<br>


# Ripple clean up

In this notebook we will:

- Aggregate all ripple datasets into one;
- Find closest position datapoint;
- Do a Quality check: the closest datapoint must be inside a trial minimum and maximum timestamps, otherwise, it means the detected ripple occurred during rat transportation, before or after the behavioral session.
- Calculate position at the moment of SWR onset based on closest data points using the rat’s velocity within those two points. 

- Save single dataset into a .csv file.


### Imports

In [4]:
import os
import re
import glob
import pandas as pd
import numpy as np
import seaborn as sns
from tqdm import tqdm
from ephys_utils import get_file_list
import matplotlib.pyplot as plt
%matplotlib inline

<br>

### Function definition

In [5]:
def find_closest_xy_trial_nr_outcome_run_type(value, position):
    
    """
    Find the closest x to value in the position file
    value, float - Reference value;
    position, DataFrame - Contains the x position data
    """
    
    closest_indices = position['timestamp'].sub(value).abs().sort_values().index.to_list()

• PROVIDED DATA

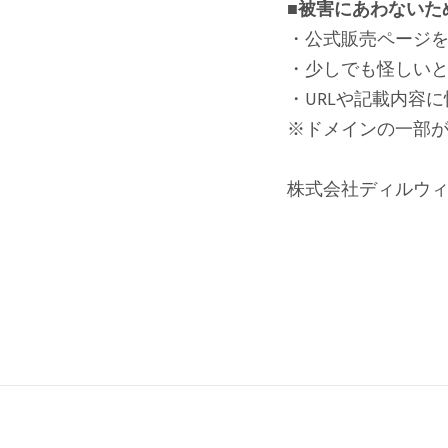
■被害にあわないた
・公式販売ページ
・少しでも怪しい
・URLや記載内容
※ドメインの一部が「
株式会社ディルウ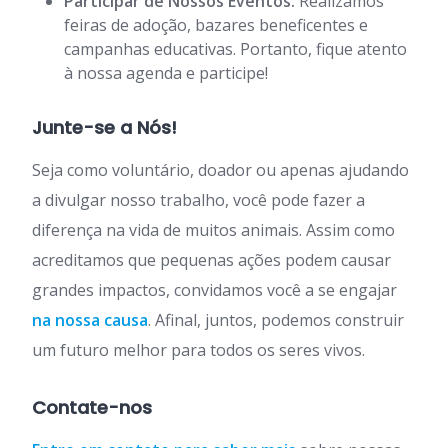
Participar de Nossos Eventos:
Realizamos
feiras de adoção, bazares beneficentes e
campanhas educativas. Portanto, fique atento
à nossa agenda e participe!
Junte-se a Nós!
Seja como voluntário, doador ou apenas ajudando
a divulgar nosso trabalho, você pode fazer a
diferença na vida de muitos animais. Assim como
acreditamos que pequenas ações podem causar
grandes impactos, convidamos você a se engajar
na nossa causa
. Afinal, juntos, podemos construir
um futuro melhor para todos os seres vivos.
Contate-nos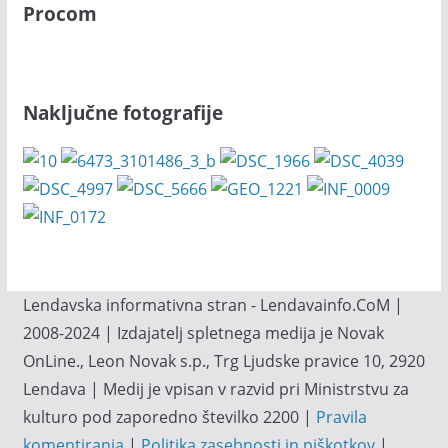
Procom
Naključne fotografije
Lendavska informativna stran - Lendavainfo.CoM |
2008-2024 | Izdajatelj spletnega medija je Novak
OnLine., Leon Novak s.p., Trg Ljudske pravice 10, 2920
Lendava | Medij je vpisan v razvid pri Ministrstvu za
kulturo pod zaporedno številko 2200 |
Pravila
komentiranja
|
Politika zasebnosti in piškotkov
|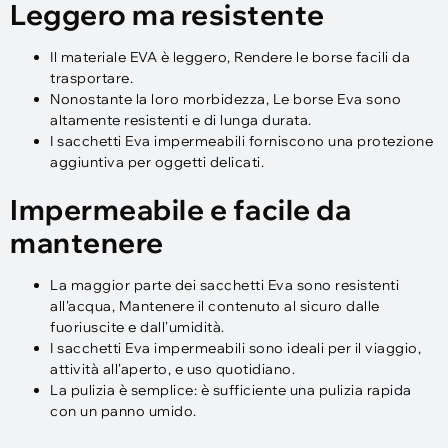
Leggero ma resistente
Il materiale EVA è leggero, Rendere le borse facili da
trasportare.
Nonostante la loro morbidezza, Le borse Eva sono
altamente resistenti e di lunga durata.
I sacchetti Eva impermeabili forniscono una protezione
aggiuntiva per oggetti delicati.
Impermeabile e facile da
mantenere
La maggior parte dei sacchetti Eva sono resistenti
all'acqua, Mantenere il contenuto al sicuro dalle
fuoriuscite e dall'umidità.
I sacchetti Eva impermeabili sono ideali per il viaggio,
attività all'aperto, e uso quotidiano.
La pulizia è semplice: è sufficiente una pulizia rapida
con un panno umido.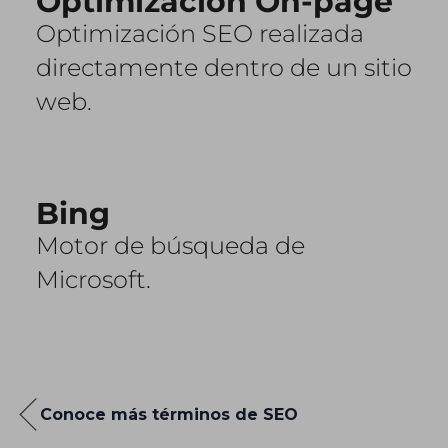
Optimización On-page
Optimización SEO realizada
directamente dentro de un sitio
web.
Bing
Motor de búsqueda de
Microsoft.
Conoce más términos de SEO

• REQUIREMENT
Write the next part of the ripple clean-up notebook, starting right after its last line of code.

• YOUR RESPONSE
    if not closest_indices:
        return np.nan, np.nan, np.nan, np.nan, np.nan, np.nan, np.nan
    else:
        closest_index=closest_indices[0]
        closest_data = position.loc[closest_index, ['timestamp','x', 'y', 'trial_nr', 'outcome', 'run_type']]
        closest_data['i']=closest_index
        return closest_data
       
def remove_ripples_outside_trials(ripple, trial_timestamps):
    
    # Collect the minimum and maximum timestamps of the trial nr and session the ripple
    # was attributed too after finiding the closest position point
    
    trial = trial_timestamps[
        (trial_timestamps['session_code']==ripple['session_code']) &
        (trial_timestamps['trial_nr']==ripple['trial_nr'])]
    
    # Get min and max timestamps for trial of interest
    min_t = trial['min'].iloc[0]
    max_t = trial['max'].iloc[0]
    
    if max_t > ripple['start_time'] > min_t:
        
        ripple['trial_bound']=True
    else:
        ripple['trial_bound']=False
        
    return ripple
    
def calculate_xy_ripple_time_using_velocity(point1, point2, deltat_ripple):
    '''
    Using the two closests position points, calculate velocity at ripple time.
    Will be used to infer ripple time xy position.
    point1 occurs before point2.
    '''
    # Calculate the velocity between two closest points
    deltat = abs(point2.timestamp-point1.timestamp)
    deltax = abs(point2.x - point1.x)
    deltay = abs(point2.y - point1.y)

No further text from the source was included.